━━ Exercise passage ━━

ARC Colloquium: CHEUNG Yun Kuen - New York University

Title: Tatonnement  Beyond Gross Substitutes? Gradient Descent to the Rescue


Walras, while defining the quintessential notion of market equilibrium in 1874, also gave a simple and natural rule for updating prices and called it the tatonnement process.  Does the tatonnement process converge to equilibrium prices? This was a central question in mathematical economics for almost a century. Positive news came in the 1950s, when convergence  was established for the gross substitutes case. However, it was followed by negative news in the 1960s: an example by Scarf on which tatonnement cycles and the Sonnenschein-Debreu-Mantel theorem which showed that the task was hopeless for a general Arow-Debreu market.

  In this work we have, for the first time, gone beyond the gross substitutes case. We define a class of markets for which tatonnement is equivalent to gradient descent. This is the class of markets for which there is a convex potential function whose gradient is always equal to the negative of the excess demand. We call this class the Convex Potential Function (CPF) markets. We show the following results:

  - CPF markets contain the class of Eisenberg Gale (EG) markets, defined previously by Jain and Vazirani.

━━━
━━ Data shown ━━

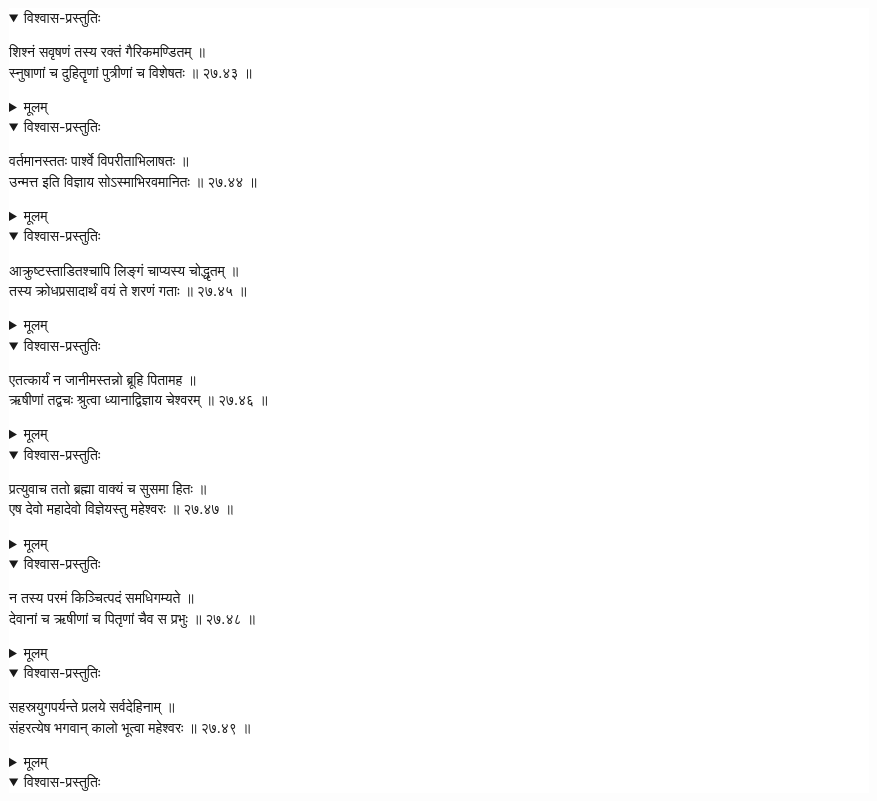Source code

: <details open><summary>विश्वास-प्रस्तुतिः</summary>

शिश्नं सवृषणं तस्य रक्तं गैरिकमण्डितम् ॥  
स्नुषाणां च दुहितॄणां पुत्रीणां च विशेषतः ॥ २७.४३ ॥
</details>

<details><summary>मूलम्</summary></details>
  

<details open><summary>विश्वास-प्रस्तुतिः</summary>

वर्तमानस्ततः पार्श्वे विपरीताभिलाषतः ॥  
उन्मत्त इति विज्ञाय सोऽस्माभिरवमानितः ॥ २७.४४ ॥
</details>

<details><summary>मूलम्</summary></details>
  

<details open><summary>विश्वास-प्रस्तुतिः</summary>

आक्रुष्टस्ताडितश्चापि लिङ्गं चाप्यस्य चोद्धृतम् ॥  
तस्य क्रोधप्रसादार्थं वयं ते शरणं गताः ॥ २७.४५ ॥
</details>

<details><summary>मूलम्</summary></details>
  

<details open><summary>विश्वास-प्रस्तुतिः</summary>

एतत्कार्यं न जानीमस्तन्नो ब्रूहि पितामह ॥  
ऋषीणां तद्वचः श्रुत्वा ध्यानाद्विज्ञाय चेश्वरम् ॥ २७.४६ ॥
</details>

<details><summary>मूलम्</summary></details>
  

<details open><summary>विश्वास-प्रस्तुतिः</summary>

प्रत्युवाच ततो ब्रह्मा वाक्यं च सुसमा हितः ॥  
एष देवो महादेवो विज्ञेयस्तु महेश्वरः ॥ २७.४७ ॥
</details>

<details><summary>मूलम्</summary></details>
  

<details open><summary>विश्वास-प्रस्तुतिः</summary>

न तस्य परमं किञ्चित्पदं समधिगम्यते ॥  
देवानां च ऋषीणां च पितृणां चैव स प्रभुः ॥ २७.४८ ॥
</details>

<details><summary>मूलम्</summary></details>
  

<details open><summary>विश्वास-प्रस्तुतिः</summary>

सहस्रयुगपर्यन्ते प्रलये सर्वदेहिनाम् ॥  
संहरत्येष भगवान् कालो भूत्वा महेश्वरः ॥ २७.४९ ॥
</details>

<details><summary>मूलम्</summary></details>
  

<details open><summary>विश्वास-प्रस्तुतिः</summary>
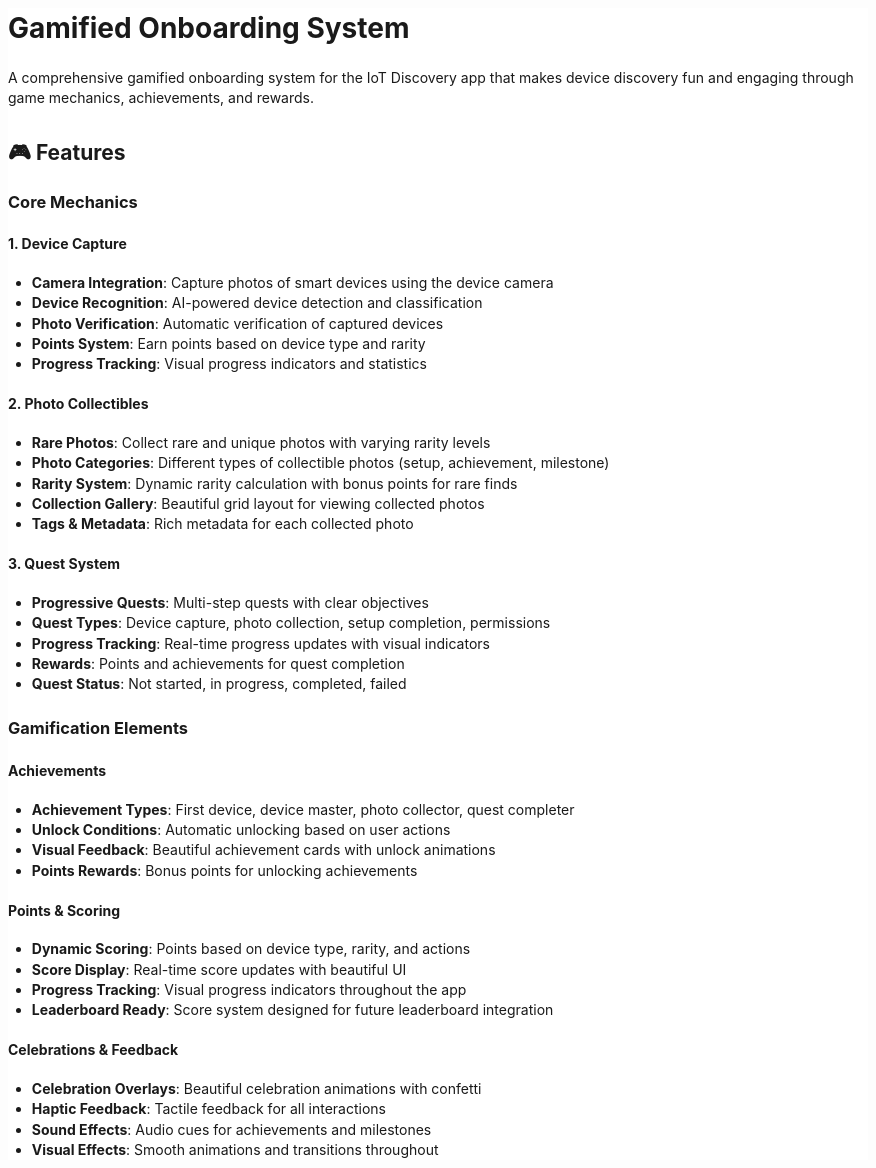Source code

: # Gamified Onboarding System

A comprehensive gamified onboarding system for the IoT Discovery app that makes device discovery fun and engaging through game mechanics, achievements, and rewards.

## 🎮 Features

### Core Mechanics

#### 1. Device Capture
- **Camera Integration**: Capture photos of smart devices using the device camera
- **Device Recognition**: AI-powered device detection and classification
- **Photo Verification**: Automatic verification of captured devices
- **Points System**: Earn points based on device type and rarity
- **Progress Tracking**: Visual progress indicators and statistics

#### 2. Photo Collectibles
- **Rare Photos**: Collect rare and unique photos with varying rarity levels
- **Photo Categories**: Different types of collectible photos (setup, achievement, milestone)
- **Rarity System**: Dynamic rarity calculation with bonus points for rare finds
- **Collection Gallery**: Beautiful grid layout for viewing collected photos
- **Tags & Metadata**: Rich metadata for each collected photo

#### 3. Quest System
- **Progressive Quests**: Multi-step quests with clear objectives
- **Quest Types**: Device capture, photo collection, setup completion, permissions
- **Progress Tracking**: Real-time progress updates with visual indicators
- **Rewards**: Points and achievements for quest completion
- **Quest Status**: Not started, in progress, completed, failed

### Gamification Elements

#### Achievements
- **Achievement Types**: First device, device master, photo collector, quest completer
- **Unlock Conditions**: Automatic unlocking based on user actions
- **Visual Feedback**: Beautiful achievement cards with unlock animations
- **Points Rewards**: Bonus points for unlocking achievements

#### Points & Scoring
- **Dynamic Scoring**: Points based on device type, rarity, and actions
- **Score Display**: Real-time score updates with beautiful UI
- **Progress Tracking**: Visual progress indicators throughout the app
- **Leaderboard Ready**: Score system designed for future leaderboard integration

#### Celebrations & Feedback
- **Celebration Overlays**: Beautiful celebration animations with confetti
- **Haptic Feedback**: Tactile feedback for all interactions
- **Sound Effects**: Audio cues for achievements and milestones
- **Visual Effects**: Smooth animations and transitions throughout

━━━

Activities
**1.** Reproduce the talk abstract starting with "In this work" and going on through "Jain and Vazirani.", changing "gradient descent" to "mirror descent".
**2.** Decide whether each statement agrees with the talk abstract, answering yes or no and quoting the deciding words:
(a) The abstract places positive news about tatonnement convergence in the 1950s.
(b) The example by Scarf is one on which tatonnement converges.
(c) The Eisenberg Gale markets were defined by Walras.

Responses by item number
**1.**
In this work we have, for the first time, gone beyond the gross substitutes case. We define a class of markets for which tatonnement is equivalent to mirror descent. This is the class of markets for which there is a convex potential function whose gradient is always equal to the negative of the excess demand. We call this class the Convex Potential Function (CPF) markets. We show the following results:

  - CPF markets contain the class of Eisenberg Gale (EG) markets, defined previously by Jain and Vazirani.

**2.**
(a) Yes: "Positive news came in the 1950s"
(b) No: "an example by Scarf on which tatonnement cycles"
(c) No: "defined previously by Jain and Vazirani"